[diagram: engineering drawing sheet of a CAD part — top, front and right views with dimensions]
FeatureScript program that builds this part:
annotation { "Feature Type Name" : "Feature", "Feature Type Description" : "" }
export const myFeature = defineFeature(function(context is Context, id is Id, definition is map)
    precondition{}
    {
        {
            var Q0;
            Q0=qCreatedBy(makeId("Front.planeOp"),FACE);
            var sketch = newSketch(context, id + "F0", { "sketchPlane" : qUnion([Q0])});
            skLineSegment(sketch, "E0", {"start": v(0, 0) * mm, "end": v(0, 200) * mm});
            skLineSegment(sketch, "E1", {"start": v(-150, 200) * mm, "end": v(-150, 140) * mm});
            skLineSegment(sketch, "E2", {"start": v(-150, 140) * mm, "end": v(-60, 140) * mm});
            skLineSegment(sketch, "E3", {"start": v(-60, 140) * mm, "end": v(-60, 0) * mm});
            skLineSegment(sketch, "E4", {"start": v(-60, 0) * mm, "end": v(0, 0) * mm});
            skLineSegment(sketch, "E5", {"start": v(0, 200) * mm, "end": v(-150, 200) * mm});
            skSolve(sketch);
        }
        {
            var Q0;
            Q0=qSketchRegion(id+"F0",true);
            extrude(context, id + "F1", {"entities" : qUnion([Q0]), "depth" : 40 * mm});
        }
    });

Goal
Print every line of the records above unchanged, from the first line to the last.

Answer to the exercise
[diagram: engineering drawing sheet of a CAD part — top, front and right views with dimensions]
FeatureScript program that builds this part:
annotation { "Feature Type Name" : "Feature", "Feature Type Description" : "" }
export const myFeature = defineFeature(function(context is Context, id is Id, definition is map)
    precondition{}
    {
        {
            var Q0;
            Q0=qCreatedBy(makeId("Front.planeOp"),FACE);
            var sketch = newSketch(context, id + "F0", { "sketchPlane" : qUnion([Q0])});
            skLineSegment(sketch, "E0", {"start": v(0, 0) * mm, "end": v(0, 200) * mm});
            skLineSegment(sketch, "E1", {"start": v(-150, 200) * mm, "end": v(-150, 140) * mm});
            skLineSegment(sketch, "E2", {"start": v(-150, 140) * mm, "end": v(-60, 140) * mm});
            skLineSegment(sketch, "E3", {"start": v(-60, 140) * mm, "end": v(-60, 0) * mm});
            skLineSegment(sketch, "E4", {"start": v(-60, 0) * mm, "end": v(0, 0) * mm});
            skLineSegment(sketch, "E5", {"start": v(0, 200) * mm, "end": v(-150, 200) * mm});
            skSolve(sketch);
        }
        {
            var Q0;
            Q0=qSketchRegion(id+"F0",true);
            extrude(context, id + "F1", {"entities" : qUnion([Q0]), "depth" : 40 * mm});
        }
    });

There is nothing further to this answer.